==== Source extract
CUBANET ... CUBANEWS

February 20, 2002



Fidel as business partner

Humberto Fontova. NewsMax.com. Wednesday, Feb. 20, 2002.

Kenny Lay, you sorry chump. Take a lesson from the PREMIER corporate looter and hypemeister. You got nailed after only 10 years. Fidel Castro is still at it after 43.

And the very people who want you keelhauled and horsewhipped proclaim loud hosannas to Fidel's charms as a business partner.

They want you "in the pokey." Yet liberals insist in Congress, on CNN, in the New York Times that doing business with Fidel is a can't-lose proposition for any American and that moral and material blessings will shower all involved.

Here's a guy who didn't just defraud U.S. stockholders, folks; he outright stole not millions, but BILLIONS, from them. He didn't hide behind the Fifth or hire lawyers to obfuscate the matter, either. He crowed about it gleefully, then boasted that he'd never repay it – and hasn't, not a farthing.

The Europeans (especially the French) gloated while watching Fidel loot Uncle Sam. Oh, how they loved it. Then they scooted in themselves, rubbing their hands.

"We'll reap a windfall here!" they snickered. "Money is money. We're not burdened by archaic Cold War attitudes! We're not influenced by crude McCarthyism like those yahoo Americans! We're not hag-ridden by that obnoxious Cuban-American lobby! Yippeee! Let's ROOOLLLL!"

Here's the windfall for those shrewd investors:

"Cuba stopped payment on ALL its foreign commercial and bilateral debt with non-socialist countries in 1986." (U.S. International Trade Commission Report, 2001)

"Debt talks between Cuba and the Paris Club of creditor nations are on hold. ... [O]n the table was $3.8 billion of official debt to Paris Club members, part of a much larger debt Cuba ran up through the 1980s, until it began to DEFAULT on payments and then stopped talking with creditors. ..." (Reuters, June 2001, author's emphasis)

And remember, folks, back then Cuba was getting $5 billion a year from the Soviet sugar daddy.

So what happened to that debt, you ask? Well, Fidel repudiated it, too. "Soviet Union?" he frowns. "What Soviet Union? Where is this Soviet Union?" No country by that name anymore, right? So how can he owe it any money? True story. Johnnie Cochran and Al Dershowitz couldn't shine this man's shoes.
========
## Questions on the material
1. According to the article on Fidel as a business partner, in what year did Cuba stop payment on all its foreign commercial and bilateral debt with non-socialist countries?
2. Write out the passage of the article on Fidel as a business partner starting at "They want you" and ending at "rubbing their hands.", substituting "the United States" for "Uncle Sam".
==== Given information
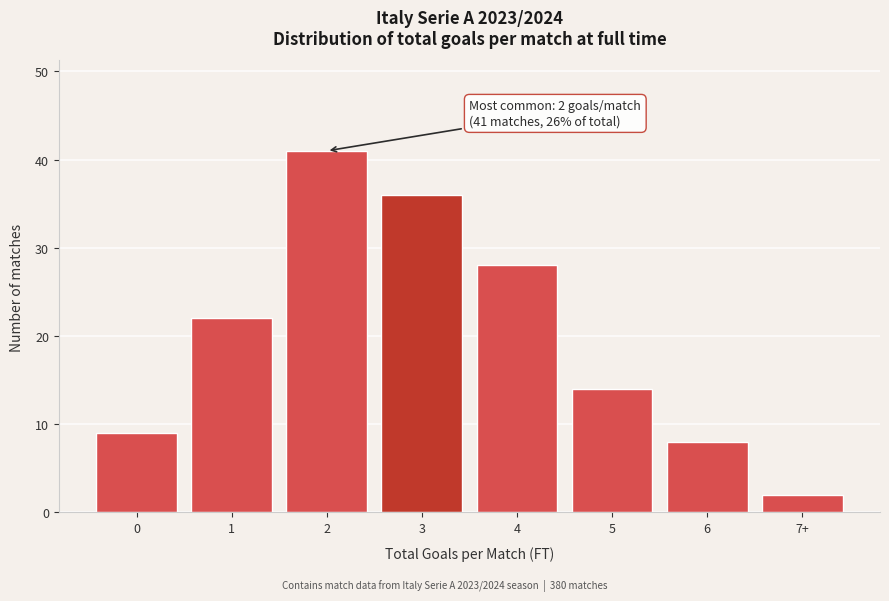

Reading left to right, extract all data points from this chart.

0=9	1=22	2=41	3=36	4=28	5=14	6=8	7+=2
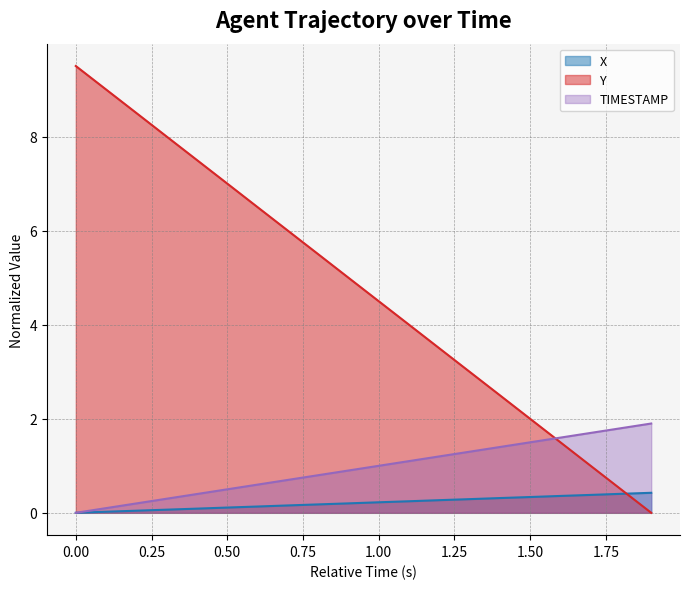

What is the sum of all X values?

4.3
========
## Answer set
1. 1986

2.
They want you "in the pokey." Yet liberals insist in Congress, on CNN, in the New York Times that doing business with Fidel is a can't-lose proposition for any American and that moral and material blessings will shower all involved.

Here's a guy who didn't just defraud U.S. stockholders, folks; he outright stole not millions, but BILLIONS, from them. He didn't hide behind the Fifth or hire lawyers to obfuscate the matter, either. He crowed about it gleefully, then boasted that he'd never repay it – and hasn't, not a farthing.

The Europeans (especially the French) gloated while watching Fidel loot the United States. Oh, how they loved it. Then they scooted in themselves, rubbing their hands.